In this lesson, we are using the SherLock Android smartphone dataset produced by security researchers from Ben-Gurion University. This page contains information about this dataset, as well as modifications and reductions done by the DeapSECURE team for the purpose of teaching big data and machine learning topics.
Reference Paper
Yisroel Mirsky, Asaf Shabtia, Lior Rokach, Bracha Shapira, and Yuval Elovici, “SherLock vs Moriarty: A Smartphone Dataset for Cybersecurity Research”, 9th ACM Workshop on Artificial Intelligence and Security (AISec) with the 23nd ACM Conference on Computer and Communications (CCS), 2016.
- Published version: https://dl.acm.org/doi/10.1145/2996758.2996764
- DOI: doi/10.1145/2996758.2996764
- Unofficial copies are available on Cyber@BGU or on author’s ResearchGate profile.
Reference Sources on the Web
Original project website: http://bigdata.ise.bgu.ac.il/sherlock/index.html#/ . (The website has been down since 2021 or so. Instructors and learners may be able to review texts from the website on the Internet Archive, retrieved 2019-08-29.)
Alternative website to learn about Sherlock dataset: https://www.kaggle.com/BGU-CSRC/sherlock .
Detailed description of all the tables available in the Sherlock dataset is available online (PDF).
SherLock’s Sample Dataset
The full SherLock dataset is available only to researchers who sign a user agreement license with the dataset authors, which restricts the disclosure and dissemination of this data. However, they made a small sample dataset freely available for anyone interested in this dataset to experiment with. The hands-on activities in DeapSECURE lessons (Big Data, Machine Learning, and Neural Networks) are made only with SherLock’s sample dataset. Further modification and reduction of the dataset are performed, as described below, to produce greatly simplified datasets that are used by learners in this lesson module.
The original sample Sherlock dataset can be downloaded from the author’s Kaggle page:
https://www.kaggle.com/datasets/BGU-CSRC/sherlock/data
The Applications.csv
is now hosted by DeapSECURE in xz-compressed
format here:
https://drive.google.com/file/d/1GfLOohkjIMQeOxQb8fIcTRZlHT46_f7M/view
(Be advised that this is a very large file in compressed format [122 MB], and it grows to nearly 4.6 GB when not compressed!)

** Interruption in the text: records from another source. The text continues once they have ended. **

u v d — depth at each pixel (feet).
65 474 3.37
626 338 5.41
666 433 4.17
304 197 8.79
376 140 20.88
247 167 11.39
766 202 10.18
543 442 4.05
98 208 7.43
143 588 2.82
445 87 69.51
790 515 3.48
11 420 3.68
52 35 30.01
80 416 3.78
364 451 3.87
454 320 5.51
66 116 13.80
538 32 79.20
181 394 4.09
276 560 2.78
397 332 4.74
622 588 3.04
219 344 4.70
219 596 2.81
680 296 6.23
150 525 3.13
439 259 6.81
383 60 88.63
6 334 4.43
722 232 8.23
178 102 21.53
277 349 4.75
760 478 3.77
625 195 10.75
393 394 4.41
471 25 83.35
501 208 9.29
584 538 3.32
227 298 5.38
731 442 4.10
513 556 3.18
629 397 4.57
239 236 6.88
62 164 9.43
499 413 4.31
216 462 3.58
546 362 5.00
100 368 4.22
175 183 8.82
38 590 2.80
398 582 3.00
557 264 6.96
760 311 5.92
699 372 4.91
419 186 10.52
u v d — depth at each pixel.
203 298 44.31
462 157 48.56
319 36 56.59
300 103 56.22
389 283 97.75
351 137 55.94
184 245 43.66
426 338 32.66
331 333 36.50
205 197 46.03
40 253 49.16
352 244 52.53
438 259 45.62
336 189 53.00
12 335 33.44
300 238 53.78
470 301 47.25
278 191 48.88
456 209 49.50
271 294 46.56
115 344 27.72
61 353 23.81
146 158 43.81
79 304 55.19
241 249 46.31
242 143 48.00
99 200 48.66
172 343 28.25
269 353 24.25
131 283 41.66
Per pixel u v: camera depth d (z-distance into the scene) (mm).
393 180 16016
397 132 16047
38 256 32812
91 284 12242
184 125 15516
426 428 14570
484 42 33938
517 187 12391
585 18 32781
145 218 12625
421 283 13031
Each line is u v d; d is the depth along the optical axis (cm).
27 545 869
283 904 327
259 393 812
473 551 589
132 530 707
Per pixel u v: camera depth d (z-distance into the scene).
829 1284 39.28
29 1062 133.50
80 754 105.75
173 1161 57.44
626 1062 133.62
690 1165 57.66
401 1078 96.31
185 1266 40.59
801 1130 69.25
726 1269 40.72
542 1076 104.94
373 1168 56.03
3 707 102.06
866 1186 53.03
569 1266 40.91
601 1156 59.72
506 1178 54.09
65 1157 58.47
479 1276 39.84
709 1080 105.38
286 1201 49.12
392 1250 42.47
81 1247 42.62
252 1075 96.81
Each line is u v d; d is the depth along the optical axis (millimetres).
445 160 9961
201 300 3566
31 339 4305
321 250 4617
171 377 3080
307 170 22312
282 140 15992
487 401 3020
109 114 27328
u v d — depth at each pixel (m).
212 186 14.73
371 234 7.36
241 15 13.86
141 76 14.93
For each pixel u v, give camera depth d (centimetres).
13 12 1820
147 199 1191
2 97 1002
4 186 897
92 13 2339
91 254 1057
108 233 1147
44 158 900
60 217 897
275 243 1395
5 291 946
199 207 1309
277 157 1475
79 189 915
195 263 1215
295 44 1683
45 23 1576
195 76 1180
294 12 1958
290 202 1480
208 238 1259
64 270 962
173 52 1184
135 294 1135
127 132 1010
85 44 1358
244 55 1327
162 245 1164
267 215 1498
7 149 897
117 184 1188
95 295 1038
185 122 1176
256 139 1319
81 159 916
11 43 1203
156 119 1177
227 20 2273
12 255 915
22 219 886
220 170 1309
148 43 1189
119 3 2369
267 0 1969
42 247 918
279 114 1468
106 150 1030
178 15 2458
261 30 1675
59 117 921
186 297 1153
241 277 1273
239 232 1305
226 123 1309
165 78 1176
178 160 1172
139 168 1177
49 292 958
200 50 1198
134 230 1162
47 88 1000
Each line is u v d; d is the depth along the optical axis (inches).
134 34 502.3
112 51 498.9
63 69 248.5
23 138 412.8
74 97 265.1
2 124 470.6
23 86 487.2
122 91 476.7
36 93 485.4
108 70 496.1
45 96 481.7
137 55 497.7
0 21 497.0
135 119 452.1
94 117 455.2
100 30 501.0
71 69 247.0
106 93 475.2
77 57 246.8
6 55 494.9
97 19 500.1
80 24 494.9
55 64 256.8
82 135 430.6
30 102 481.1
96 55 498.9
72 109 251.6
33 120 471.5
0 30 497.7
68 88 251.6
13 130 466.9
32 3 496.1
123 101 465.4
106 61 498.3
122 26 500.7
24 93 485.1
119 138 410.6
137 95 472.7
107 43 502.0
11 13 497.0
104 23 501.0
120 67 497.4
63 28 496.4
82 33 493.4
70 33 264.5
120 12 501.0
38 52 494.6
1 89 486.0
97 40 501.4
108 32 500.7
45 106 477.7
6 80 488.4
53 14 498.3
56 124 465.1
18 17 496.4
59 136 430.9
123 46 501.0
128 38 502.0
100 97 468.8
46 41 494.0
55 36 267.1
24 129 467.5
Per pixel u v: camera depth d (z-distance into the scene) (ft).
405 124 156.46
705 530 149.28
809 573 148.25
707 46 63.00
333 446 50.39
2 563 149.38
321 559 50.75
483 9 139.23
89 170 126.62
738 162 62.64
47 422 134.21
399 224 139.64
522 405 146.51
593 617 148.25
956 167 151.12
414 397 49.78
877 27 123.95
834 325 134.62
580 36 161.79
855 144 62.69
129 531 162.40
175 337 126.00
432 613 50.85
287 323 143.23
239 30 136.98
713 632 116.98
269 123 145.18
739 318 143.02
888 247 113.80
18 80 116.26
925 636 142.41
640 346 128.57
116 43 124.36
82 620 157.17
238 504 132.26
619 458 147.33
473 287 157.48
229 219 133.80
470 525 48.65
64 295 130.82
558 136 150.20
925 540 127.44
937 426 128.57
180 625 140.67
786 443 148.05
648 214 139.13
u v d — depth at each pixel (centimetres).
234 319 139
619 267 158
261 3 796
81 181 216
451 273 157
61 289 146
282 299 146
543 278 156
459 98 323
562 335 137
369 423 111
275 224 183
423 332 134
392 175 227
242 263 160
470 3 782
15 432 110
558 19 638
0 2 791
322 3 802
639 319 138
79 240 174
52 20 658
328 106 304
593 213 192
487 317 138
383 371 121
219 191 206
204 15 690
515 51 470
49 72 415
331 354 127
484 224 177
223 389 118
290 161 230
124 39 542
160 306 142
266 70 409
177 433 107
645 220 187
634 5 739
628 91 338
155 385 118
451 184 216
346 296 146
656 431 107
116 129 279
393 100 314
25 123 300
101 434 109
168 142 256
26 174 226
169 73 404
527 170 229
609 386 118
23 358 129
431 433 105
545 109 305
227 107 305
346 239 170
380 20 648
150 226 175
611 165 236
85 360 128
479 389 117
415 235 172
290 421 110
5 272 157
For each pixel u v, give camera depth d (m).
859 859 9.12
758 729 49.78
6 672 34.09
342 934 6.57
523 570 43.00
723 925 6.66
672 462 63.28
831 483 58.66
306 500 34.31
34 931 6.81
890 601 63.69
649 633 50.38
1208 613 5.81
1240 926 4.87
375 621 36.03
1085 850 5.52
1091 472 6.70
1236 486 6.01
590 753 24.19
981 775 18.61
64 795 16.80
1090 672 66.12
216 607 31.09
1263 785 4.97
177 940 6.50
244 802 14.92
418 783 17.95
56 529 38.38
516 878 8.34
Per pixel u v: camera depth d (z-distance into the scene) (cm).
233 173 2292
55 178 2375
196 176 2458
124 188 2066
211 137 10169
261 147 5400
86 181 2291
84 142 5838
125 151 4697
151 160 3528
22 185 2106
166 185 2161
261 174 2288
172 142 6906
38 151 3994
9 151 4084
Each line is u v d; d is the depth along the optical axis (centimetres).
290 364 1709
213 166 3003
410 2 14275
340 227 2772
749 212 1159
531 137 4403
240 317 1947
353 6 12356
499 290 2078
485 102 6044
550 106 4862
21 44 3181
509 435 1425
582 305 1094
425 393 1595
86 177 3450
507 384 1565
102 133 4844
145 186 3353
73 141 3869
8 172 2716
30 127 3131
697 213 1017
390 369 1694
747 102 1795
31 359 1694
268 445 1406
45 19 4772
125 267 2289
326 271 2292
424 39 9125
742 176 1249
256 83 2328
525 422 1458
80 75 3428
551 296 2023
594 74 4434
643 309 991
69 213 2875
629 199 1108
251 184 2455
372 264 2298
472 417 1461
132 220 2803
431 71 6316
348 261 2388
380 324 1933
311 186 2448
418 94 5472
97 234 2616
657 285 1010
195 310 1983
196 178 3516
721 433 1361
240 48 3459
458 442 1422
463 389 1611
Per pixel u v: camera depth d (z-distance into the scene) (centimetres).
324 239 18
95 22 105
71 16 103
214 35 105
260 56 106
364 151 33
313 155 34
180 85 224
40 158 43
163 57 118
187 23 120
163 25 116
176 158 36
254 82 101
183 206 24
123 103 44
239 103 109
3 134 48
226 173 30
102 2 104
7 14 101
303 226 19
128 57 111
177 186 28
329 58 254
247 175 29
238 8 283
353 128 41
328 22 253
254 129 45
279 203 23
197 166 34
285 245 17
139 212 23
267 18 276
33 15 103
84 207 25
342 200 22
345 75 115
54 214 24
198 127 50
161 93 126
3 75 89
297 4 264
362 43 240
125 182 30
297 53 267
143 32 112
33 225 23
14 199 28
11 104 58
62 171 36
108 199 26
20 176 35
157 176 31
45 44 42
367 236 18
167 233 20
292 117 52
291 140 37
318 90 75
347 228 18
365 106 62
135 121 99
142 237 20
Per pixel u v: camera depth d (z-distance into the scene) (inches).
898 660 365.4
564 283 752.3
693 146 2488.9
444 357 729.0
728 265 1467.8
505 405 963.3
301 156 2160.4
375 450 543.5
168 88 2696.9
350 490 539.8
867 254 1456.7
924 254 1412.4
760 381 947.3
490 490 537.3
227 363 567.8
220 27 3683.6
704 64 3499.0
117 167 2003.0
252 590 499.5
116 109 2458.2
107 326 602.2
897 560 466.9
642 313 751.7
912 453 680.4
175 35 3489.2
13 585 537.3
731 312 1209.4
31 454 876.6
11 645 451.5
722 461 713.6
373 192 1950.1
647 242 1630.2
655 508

This sample dataset is also hosted locally for ODU’s HPC users on Wahab supercomputer at this path:
/scratch/Workshops/DeapSECURE/datasets/SherLock/User-97bb95f55a-20160430--20160518
Other learners can download from Kaggle and Google drive. Be advised that some of the data files are too large to handle with an ordinary spreadsheet program or text editor!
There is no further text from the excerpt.